Le sous-marin nucléaire lanceur d’engins Le Terrible a rejoint la base navale de Brest pour y poursuivre son premier grand carénage. 2,5 millions d’heures de travail et 14 mois de chantier ont été nécessaires afin de le moderniser et régénérer son potentiel opérationnel. 

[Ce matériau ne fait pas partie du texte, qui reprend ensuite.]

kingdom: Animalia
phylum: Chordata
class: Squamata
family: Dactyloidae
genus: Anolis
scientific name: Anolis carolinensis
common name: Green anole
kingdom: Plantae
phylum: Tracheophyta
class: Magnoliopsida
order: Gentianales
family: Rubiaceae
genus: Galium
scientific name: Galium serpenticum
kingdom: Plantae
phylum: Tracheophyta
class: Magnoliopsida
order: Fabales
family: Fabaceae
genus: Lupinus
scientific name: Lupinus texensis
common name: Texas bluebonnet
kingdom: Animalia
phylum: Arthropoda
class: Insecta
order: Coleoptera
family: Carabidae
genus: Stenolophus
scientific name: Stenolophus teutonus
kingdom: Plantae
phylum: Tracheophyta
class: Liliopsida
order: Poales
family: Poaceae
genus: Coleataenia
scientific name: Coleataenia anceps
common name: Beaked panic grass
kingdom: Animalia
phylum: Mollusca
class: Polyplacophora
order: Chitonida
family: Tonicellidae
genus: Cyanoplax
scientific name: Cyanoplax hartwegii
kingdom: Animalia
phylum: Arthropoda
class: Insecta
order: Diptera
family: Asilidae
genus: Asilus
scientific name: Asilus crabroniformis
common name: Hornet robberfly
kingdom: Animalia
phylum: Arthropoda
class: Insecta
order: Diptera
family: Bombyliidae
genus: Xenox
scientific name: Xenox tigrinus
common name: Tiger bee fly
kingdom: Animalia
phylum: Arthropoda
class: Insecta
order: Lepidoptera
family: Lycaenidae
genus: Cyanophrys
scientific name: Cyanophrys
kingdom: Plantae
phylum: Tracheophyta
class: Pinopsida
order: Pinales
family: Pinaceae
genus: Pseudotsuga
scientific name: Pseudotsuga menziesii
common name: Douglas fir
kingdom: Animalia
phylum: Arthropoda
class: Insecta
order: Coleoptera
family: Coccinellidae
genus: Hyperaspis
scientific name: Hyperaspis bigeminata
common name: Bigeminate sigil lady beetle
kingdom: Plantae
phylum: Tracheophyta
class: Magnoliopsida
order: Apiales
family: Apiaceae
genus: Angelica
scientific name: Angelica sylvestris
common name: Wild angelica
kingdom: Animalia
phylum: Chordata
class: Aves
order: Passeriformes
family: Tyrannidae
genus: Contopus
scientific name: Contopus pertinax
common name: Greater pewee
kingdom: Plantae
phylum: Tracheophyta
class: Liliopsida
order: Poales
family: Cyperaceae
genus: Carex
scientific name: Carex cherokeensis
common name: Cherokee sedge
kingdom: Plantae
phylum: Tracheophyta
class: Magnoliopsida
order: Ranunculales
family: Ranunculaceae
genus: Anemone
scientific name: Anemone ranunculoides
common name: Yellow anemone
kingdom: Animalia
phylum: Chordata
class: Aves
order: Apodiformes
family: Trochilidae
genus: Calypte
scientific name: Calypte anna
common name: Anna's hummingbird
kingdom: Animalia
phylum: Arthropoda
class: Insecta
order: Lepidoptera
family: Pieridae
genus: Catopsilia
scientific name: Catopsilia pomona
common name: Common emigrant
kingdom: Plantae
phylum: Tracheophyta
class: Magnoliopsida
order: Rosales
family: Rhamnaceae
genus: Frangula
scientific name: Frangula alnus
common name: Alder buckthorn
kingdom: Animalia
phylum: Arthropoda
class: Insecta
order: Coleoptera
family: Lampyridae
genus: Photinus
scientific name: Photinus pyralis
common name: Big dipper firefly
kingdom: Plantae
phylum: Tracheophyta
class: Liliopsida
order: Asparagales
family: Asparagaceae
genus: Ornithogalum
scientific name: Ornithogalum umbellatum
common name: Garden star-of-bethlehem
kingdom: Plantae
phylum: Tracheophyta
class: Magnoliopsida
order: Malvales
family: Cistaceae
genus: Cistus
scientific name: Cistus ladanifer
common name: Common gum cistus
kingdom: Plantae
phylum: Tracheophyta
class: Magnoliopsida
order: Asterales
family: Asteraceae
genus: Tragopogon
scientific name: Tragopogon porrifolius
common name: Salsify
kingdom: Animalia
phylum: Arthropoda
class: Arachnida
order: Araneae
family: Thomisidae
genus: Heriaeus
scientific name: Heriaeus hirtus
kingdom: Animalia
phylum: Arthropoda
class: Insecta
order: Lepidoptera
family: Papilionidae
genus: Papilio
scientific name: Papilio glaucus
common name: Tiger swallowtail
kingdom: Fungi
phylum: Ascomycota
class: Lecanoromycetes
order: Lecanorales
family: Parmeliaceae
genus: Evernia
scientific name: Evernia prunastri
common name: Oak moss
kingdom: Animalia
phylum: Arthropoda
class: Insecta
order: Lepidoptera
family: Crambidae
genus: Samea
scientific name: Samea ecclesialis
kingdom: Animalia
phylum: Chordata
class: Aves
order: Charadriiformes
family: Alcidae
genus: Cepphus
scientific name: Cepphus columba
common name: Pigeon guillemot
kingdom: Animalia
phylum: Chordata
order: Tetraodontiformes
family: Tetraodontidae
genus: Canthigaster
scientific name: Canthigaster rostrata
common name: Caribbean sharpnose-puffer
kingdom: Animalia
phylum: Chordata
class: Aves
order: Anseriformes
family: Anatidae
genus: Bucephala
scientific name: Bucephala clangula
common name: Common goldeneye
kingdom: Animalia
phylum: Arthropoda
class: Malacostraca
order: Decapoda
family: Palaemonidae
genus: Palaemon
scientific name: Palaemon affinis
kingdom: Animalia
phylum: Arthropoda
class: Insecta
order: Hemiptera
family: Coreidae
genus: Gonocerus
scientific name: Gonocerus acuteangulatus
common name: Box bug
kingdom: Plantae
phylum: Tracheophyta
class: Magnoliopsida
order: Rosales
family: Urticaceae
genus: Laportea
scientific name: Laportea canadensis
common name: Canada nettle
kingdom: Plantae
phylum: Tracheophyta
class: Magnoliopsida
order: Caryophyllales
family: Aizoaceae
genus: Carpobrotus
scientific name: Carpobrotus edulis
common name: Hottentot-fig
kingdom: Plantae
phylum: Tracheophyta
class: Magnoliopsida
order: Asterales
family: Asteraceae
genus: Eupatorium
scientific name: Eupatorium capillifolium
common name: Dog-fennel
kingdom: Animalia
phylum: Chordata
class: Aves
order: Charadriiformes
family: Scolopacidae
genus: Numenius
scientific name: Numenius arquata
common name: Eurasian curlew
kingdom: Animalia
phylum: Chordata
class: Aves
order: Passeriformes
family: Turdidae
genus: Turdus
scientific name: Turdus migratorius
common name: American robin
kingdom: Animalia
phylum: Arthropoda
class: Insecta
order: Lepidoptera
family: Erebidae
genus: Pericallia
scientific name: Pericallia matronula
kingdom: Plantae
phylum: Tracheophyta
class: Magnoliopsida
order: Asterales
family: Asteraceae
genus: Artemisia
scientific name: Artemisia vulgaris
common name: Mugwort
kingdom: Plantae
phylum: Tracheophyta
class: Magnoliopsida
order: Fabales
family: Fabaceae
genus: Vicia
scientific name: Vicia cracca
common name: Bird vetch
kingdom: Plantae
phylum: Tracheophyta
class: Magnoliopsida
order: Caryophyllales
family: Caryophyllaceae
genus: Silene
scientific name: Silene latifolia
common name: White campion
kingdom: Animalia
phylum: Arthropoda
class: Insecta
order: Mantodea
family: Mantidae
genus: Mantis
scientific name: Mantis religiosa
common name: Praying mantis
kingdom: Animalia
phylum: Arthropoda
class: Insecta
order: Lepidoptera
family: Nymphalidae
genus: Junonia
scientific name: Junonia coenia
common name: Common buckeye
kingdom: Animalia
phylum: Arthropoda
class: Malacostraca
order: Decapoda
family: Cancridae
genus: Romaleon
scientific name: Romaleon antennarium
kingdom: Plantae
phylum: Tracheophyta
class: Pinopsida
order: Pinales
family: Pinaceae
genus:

Le sous-marin nucléaire Le Terrible en transit de sa base opérationnelle de l'Île-Longue à Brest.
Le sous-marin nucléaire Le Terrible en transit de sa base opérationnelle de l'Île-Longue à Brest. © Clarisse Dupont / Marine Nationale Défense

Le Terrible est le plus récent des quatre sous-marins nucléaires lanceurs d’engins (SNLE) basés à l’Ile-Longue, en rade de Brest. Mis en service en 2010, il connaît depuis le mois de novembre son premier grand chantier de maintenance. Une indisponibilité périodique pour entretien et réparation (IPER) à laquelle ces sous-marins - qui comptent parmi les produits les plus complexes au monde, en raison de leur taille (138 mètres, 12 500 tonnes), des technologies embarquées à la pointe de l’évolution scientifique et des contraintes liées à leur utilisation en opérations - doivent se plier tous les 10 ans.

L’IPER du Terrible a débuté au mois de novembre sur la base opérationnelle de l’Île-Longue par deux opérations préparatoires majeures : le retrait des armes et celui des éléments combustibles de la chaufferie nucléaire. Ce mercredi 6 janvier, il rejoignait le bassin 8 de la base de Brest afin de bénéficier de travaux d’entretien majeur et de modernisation.

Le Terrible au  bassin 8 de la base navale de Brest.
Le Terrible au bassin 8 de la base navale de Brest. © Olivier Le Conte / Marine Nationale Défense


2, 5 millions d’heures de travail

Le chantier devrait durer 14 mois et nécessitera un surcroît de main d’œuvre avec plus de 900 personnes en pic sur le bassin 8, six jours sur sept. Mené par le groupe industriel français Naval Group, 45 entreprises de la région brestoise et du Grand Ouest y seront associées afin d’assurer ensemble les 2,5 millions d’heures nécessaires à la réalisation des travaux.

À l’issue de ces 14 mois, le sous-marin retournera vers sa base opérationnelle pour le rechargement du cœur, la remise en route des installations, les essais en mer et son retour dans le cycle opérationnel pour les 10 années à venir.